DESY Research Points to Liquid Oxygen in Earth’s Core

Using a special high-pressure chamber, scientists have discovered two new iron oxides in experiments at DESY’s X-ray light source PETRA III and other facilities. The discovery points to a huge, previously unknown liquid oxygen source in the lower mantle of the Earth. The team, led by Dr. Elena Bykova from the University of Bayreuth, reported its results in the journal Nature Communications.

Although iron oxides do not normally exist in the bulk of the Earth’s lower mantle, they can be transported there via subduction zones, where one tectonic plate dives under another. Hematite and magnetite are major components of so-called Banded Iron Formations (BIFs) and ironstones, huge sedimentary rock formations occurring on all continents. These formations may reach up to several hundred meters in thickness and hundreds of kilometers in length. Deposited in the world’s oceans about two billion years ago, BIFs form part of the ocean floor and are recycled into the Earth’s interior by subduction to great depths, possibly extending to the core-mantle boundary region.

At conditions corresponding to the middle of the Earth’s lower mantle hematite and magnetite decompose, releasing huge amounts of oxygen-rich fluid (oxygen is usually liquid under these conditions). “We estimate that this source so far provided an amount of oxygen equivalent to eight to ten times the mass of oxygen in the atmosphere,” says Bykova. “That’s a surprise, and it is not quite clear what happens with the oxygen down there.”

The oxygen-rich fluid could either locally oxidize surrounding materials or pass to the transition zone, or even to the upper mantle. “This remains to be explored,” says coauthor Dr. Maxim Bykov of the University of Bayreuth. “For now, we can only say that there is a huge source of oxygen in the mantle that can significantly affect geochemical processes by changing oxidation states and mobilizing trace elements. This will open a large new field of modeling.”

Iron oxides in nature take on different forms, the most common of which is Fe2O3, the end product of many geological processes and the main source of iron for our civilization, according to Bykova. During the past five years, however, scientists have discovered other iron oxides like Fe4O5, Fe5O6, and Fe13O19 that form at high pressures and temperatures.

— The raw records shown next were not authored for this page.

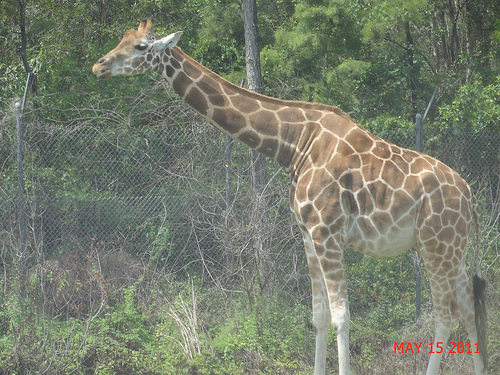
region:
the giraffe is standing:
[102, 21, 437, 300]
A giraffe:
[68, 11, 498, 366]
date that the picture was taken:
[386, 330, 490, 364]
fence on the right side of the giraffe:
[11, 9, 498, 319]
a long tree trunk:
[221, 0, 273, 309]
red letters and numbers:
[362, 321, 494, 367]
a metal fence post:
[7, 97, 52, 301]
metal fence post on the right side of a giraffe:
[399, 106, 433, 334]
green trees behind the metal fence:
[8, 2, 487, 256]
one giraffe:
[85, 9, 492, 366]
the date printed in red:
[354, 316, 498, 367]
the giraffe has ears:
[78, 23, 253, 114]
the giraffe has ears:
[97, 10, 197, 89]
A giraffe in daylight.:
[0, 15, 497, 371]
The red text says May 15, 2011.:
[382, 325, 482, 361]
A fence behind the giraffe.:
[6, 86, 492, 318]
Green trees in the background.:
[265, 11, 460, 81]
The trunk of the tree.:
[230, 6, 268, 71]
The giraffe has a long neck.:
[171, 42, 331, 172]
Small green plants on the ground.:
[55, 295, 287, 360]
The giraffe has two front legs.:
[290, 233, 365, 370]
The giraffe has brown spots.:
[312, 152, 423, 218]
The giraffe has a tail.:
[457, 191, 497, 368]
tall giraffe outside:
[89, 13, 471, 367]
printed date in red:
[381, 321, 485, 364]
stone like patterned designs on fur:
[270, 111, 460, 281]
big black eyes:
[119, 34, 159, 61]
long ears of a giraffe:
[129, 11, 216, 62]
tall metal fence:
[22, 82, 427, 359]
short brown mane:
[162, 24, 364, 124]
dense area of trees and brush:
[30, 22, 471, 351]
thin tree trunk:
[214, 6, 285, 108]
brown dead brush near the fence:
[131, 266, 231, 364]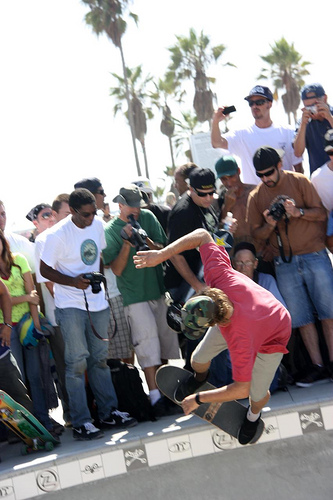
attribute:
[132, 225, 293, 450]
man — skateboarding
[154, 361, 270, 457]
board — black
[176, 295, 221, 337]
helmet — for safety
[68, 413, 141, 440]
shoes — nike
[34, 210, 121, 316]
shirt — white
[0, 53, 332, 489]
they — wearing sunglasses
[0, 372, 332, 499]
tiles — white, rim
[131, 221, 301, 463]
he — wearing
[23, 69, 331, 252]
hats — different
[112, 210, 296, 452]
skateboarder — performing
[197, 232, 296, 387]
shirt — red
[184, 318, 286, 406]
shorts — khaki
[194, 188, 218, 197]
sunglasses — black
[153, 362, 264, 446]
skateboard — black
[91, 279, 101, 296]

While investigating the behavior of hematite and magnetite (Fe3O4) further, Bykova and her colleagues used a special pressure chamber at DESY’s measuring station for extreme conditions. “In this so-called diamond anvil cell, a minute sample can be compressed between two diamonds to several hundred thousand times the atmospheric pressure, while a meticulously aligned laser can also heat the sample through the transparent diamond anvils to several thousand degrees Celsius,” says Dr. Hanns-Peter Liermann, DESY scientist and coauthor of the paper. At the same time, the exceptionally bright and small X-ray beam of PETRA III can track structural changes in the sample. Similar measurements were also made at the European Synchrotron Radiation Source (ESRF) in France and at the Advanced Photon Source (APS) in the US.

When the scientists applied a pressure of more than 67 gigapascals (about 670,000 times the standard atmospheric pressure) to the hematite sample and heated it to more than 2400 degrees Celsius, Fe2O3 decomposed and formed Fe5O7, an iron oxide that has not been seen before. These conditions correspond to roughly 1500 kilometers below the surface of the Earth. At an even higher pressure of 70 gigapascals, corresponding to about 1670 kilometers below the surface, magnetite decomposed and another new iron oxide formed, Fe25O32. The formation of both so far unknown compounds leads to the release of liquid oxygen.

“Our work shows that we maybe miss significant parts of the processes in the Earth. Subducted slabs can apparently produce unexpected things. The effects on Earth’s global dynamics, including climate variations, have to be investigated,” says Bykov.